**EXERCISE AIM**
Of the entries below, restate word for word only the section that runs from the line with "violet | 0.000 |" to the line with "oldfield | | 0.000 |", counting both ends.

START DATASET ENTRIES

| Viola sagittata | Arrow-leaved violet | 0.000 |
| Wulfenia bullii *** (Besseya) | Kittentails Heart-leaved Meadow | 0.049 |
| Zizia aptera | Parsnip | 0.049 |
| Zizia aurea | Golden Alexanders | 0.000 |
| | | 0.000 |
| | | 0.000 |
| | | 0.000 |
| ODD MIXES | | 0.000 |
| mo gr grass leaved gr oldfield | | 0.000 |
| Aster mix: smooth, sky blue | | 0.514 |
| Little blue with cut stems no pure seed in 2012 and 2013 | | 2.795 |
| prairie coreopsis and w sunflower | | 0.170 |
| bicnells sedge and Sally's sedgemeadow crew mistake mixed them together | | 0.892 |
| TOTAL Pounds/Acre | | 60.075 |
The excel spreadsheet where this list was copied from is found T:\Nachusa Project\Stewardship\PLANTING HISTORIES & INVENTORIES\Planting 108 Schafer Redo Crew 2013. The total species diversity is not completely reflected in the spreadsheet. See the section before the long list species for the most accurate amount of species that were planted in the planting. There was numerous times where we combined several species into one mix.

END DATASET ENTRIES
START DATASET ENTRIES

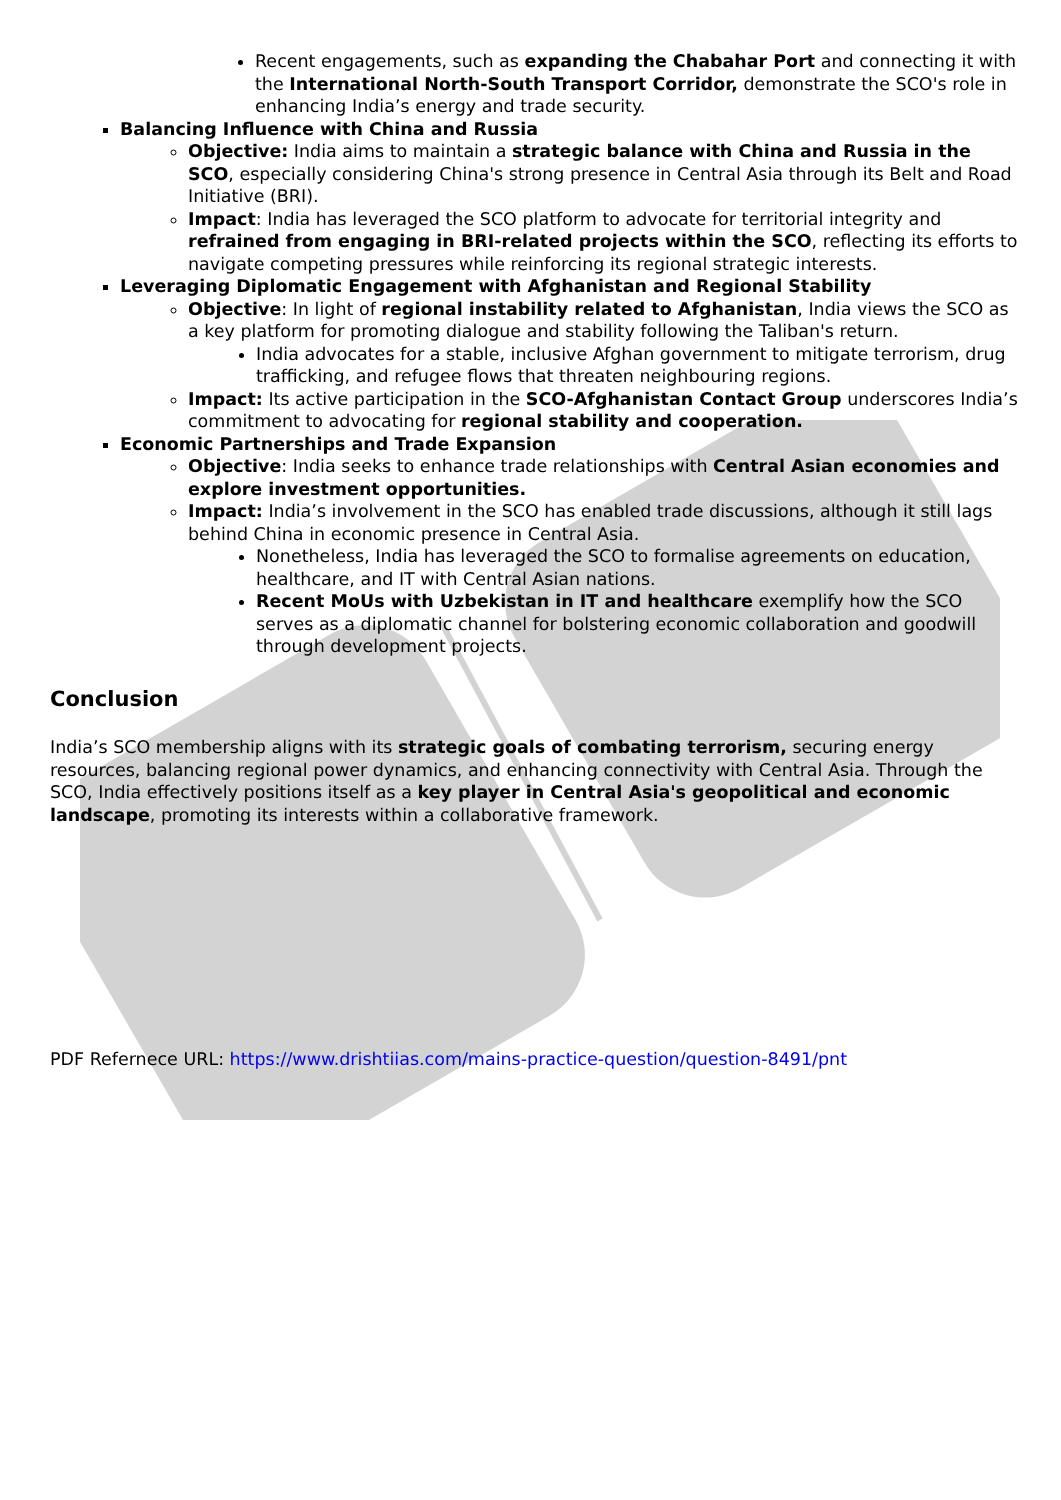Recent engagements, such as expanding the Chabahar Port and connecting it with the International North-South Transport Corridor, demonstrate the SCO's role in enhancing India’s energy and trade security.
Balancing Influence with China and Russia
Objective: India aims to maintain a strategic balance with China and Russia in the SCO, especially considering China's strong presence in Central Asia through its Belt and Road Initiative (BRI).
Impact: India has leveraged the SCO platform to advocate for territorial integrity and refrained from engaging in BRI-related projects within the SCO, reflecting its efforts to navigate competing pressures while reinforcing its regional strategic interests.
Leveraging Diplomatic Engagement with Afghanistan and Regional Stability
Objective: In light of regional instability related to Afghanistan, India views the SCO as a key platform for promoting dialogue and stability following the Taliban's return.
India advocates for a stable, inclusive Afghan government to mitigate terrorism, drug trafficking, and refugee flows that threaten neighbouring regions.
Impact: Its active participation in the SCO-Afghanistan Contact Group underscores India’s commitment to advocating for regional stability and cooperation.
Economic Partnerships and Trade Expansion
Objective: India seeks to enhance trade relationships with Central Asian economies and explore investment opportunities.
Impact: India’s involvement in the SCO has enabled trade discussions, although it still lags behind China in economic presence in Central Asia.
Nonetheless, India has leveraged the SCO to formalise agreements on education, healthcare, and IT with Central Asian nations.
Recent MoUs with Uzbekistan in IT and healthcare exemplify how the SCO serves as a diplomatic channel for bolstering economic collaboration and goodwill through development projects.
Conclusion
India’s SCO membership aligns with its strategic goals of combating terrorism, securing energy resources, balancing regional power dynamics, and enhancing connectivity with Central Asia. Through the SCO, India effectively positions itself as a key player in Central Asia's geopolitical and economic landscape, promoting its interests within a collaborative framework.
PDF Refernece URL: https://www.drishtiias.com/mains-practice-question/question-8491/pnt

END DATASET ENTRIES

**PROBLEM SOLUTION**
| Viola sagittata | Arrow-leaved violet | 0.000 |
| Wulfenia bullii *** (Besseya) | Kittentails Heart-leaved Meadow | 0.049 |
| Zizia aptera | Parsnip | 0.049 |
| Zizia aurea | Golden Alexanders | 0.000 |
| | | 0.000 |
| | | 0.000 |
| | | 0.000 |
| ODD MIXES | | 0.000 |
| mo gr grass leaved gr oldfield | | 0.000 |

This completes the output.